Bitcoin has witnessed a steady increase to new all-time highs, pushing beyond $20,000 per BTC as of December 2020, but it was not always that steady.
Look no farther than 2018 to see how troubled the market has become. Bitcoin was trading around $13,500 in early 2018, after hitting an all-time high of $19,783.06 in December of 2017. It later fell below $3,400, a loss of about three-quarters of its value—and other digital currencies weren’t faring any better at the time. For example, Ethereum (ETH) plummeted from an early-year high of $1,300 to barely $91 by December 2018, then rising back to over $450 by the end of 2020. 1
Cryptocurrencies such as Bitcoin and Ethereum have shown to be robust. Retail and institutional investor interest in digital currencies has surged considerably in recent months. Many early investors who were anxious to profit from the “cryptocurrency frenzy” have now moved on to other endeavors, leaving behind a smaller core of persistent HODL-ers. However, there are grounds to assume that the cryptocurrency business still has some fight left in it.
Investors are once again wondering how far digital currency can go. And, as of December 2020, Bitcoin had returned to all-time highs, hitting over $23,625 and Ethereum had over $700.2 Looking forward to the end of 2020 and the beginning of 2021, the greater question may be how this sector will evolve in order to survive.
- Over the last decade, Bitcoin and other cryptocurrencies have developed as a new asset class with remarkable gains.
- After hitting over $20,000 in early 2018, Bitcoin has now dropped to roughly $3,000 as the rest of the crypto market has also dropped.
- 2019 and 2020 have been years of recovery, with Bitcoin rising beyond $15,000, but can the bull market last?
- Several recent events, including as rising institutional interest, imminent ETF clearance, and the popularity of stablecoins, indicate that the trend is likely to continue.
Institutional Investors Get in the Game
Although trading numbers for private investors are down in many situations, institutions are now getting on board in a big manner. Institutional investors permit substantially higher trading volumes than most individual investors, implying that even if fewer trading partners trade in the digital currency area, the business may still thrive.
Several prospective changes in 2020 and 2021 are expected to have a substantial influence on institutional engagement in the digital currency market. If crypto gets listed on the Nasdaq or another equivalent exchange, it will quickly gain reputation—and presumably value.
The Elusive Bitcoin ETF
For years, crypto aficionados have wished for a digital currency ETF that would be accessible to mainstream investors in the United States. The Securities and Exchange Commission (SEC) of the United States has frequently rejected or postponed Bitcoin ETF applications to be evaluated at a later date. One of VanEck’s most talked-about funds has had its final approval decision put back many times.

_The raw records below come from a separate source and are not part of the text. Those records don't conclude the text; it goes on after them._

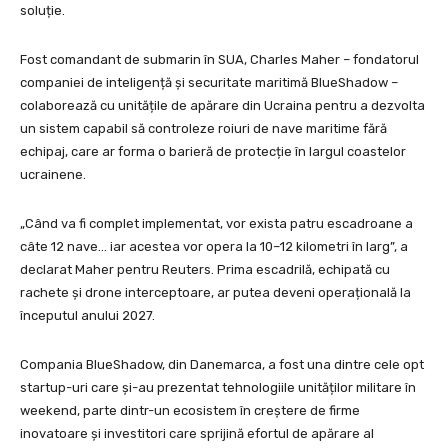
soluție.
Fost comandant de submarin în SUA, Charles Maher – fondatorul
companiei de inteligență și securitate maritimă BlueShadow –
colaborează cu unitățile de apărare din Ucraina pentru a dezvolta
un sistem capabil să controleze roiuri de nave maritime fără
echipaj, care ar forma o barieră de protecție în largul coastelor
ucrainene.
„Când va fi complet implementat, vor exista patru escadroane a
câte 12 nave… iar acestea vor opera la 10–12 kilometri în larg”, a
declarat Maher pentru Reuters. Prima escadrilă, echipată cu
rachete și drone interceptoare, ar putea deveni operațională la
începutul anului 2027.
Compania BlueShadow, din Danemarca, a fost una dintre cele opt
startup-uri care și-au prezentat tehnologiile unităților militare în
weekend, parte dintr-un ecosistem în creștere de firme
inovatoare și investitori care sprijină efortul de apărare al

Some experts feel that the adoption of a mainstream Bitcoin ETF might give the digital currency sector a substantial boost, allowing investors to join without some of the dangers involved with purchasing and selling coins directly. However, the destiny of VanEck’s fund is unknown for the time being.
Stablecoins Take the Lead
Stablecoins are digital tokens tied to a fiat currency that serve as hedging measures against the probable collapse of underlying cryptocurrency collateral prices—and they might be the industry’s greatest chance heading into 2021.
Stablecoins may gain in value next year for two reasons: one, the long-term instability of non-centralized tokens; and two, the present stablecoin market leader, tether, is about to be dethroned.

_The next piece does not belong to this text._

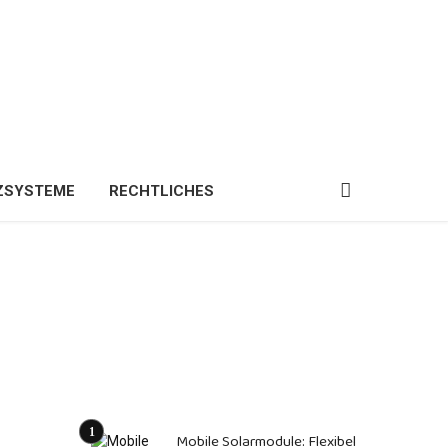
ZSYSTEME
RECHTLICHES
Mobile Solarmodule: Flexibel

Tether (USDT), being one of the first stablecoins to enter the mainstream, has gone through a series of publicly publicized growing pains as the sub-industry matured. Other stablecoins have already joined the field, attempting to dethrone it.
What Do We Know for Sure?
While it’s tough to predict which digital currencies will enjoy significant price increases in 2021, we can state with certainty that cryptocurrency is not going away anytime soon. Blockchain technology, which underpins several cryptocurrencies, has gone well beyond the digital currency business and is expected to find new uses this year. Governments and regulators will continue to struggle with the appropriate way to enable and manage digital tokens.
The peak of cryptocurrencies may have passed, but the crypto market may still have a lot more upside to offer. One thing is certain: cryptocurrencies were once poised to destabilize the whole financial system. That type of commotion doesn’t go away quickly, so expect to hear from cryptocurrency—or at least its biggest supporters—for at least another year.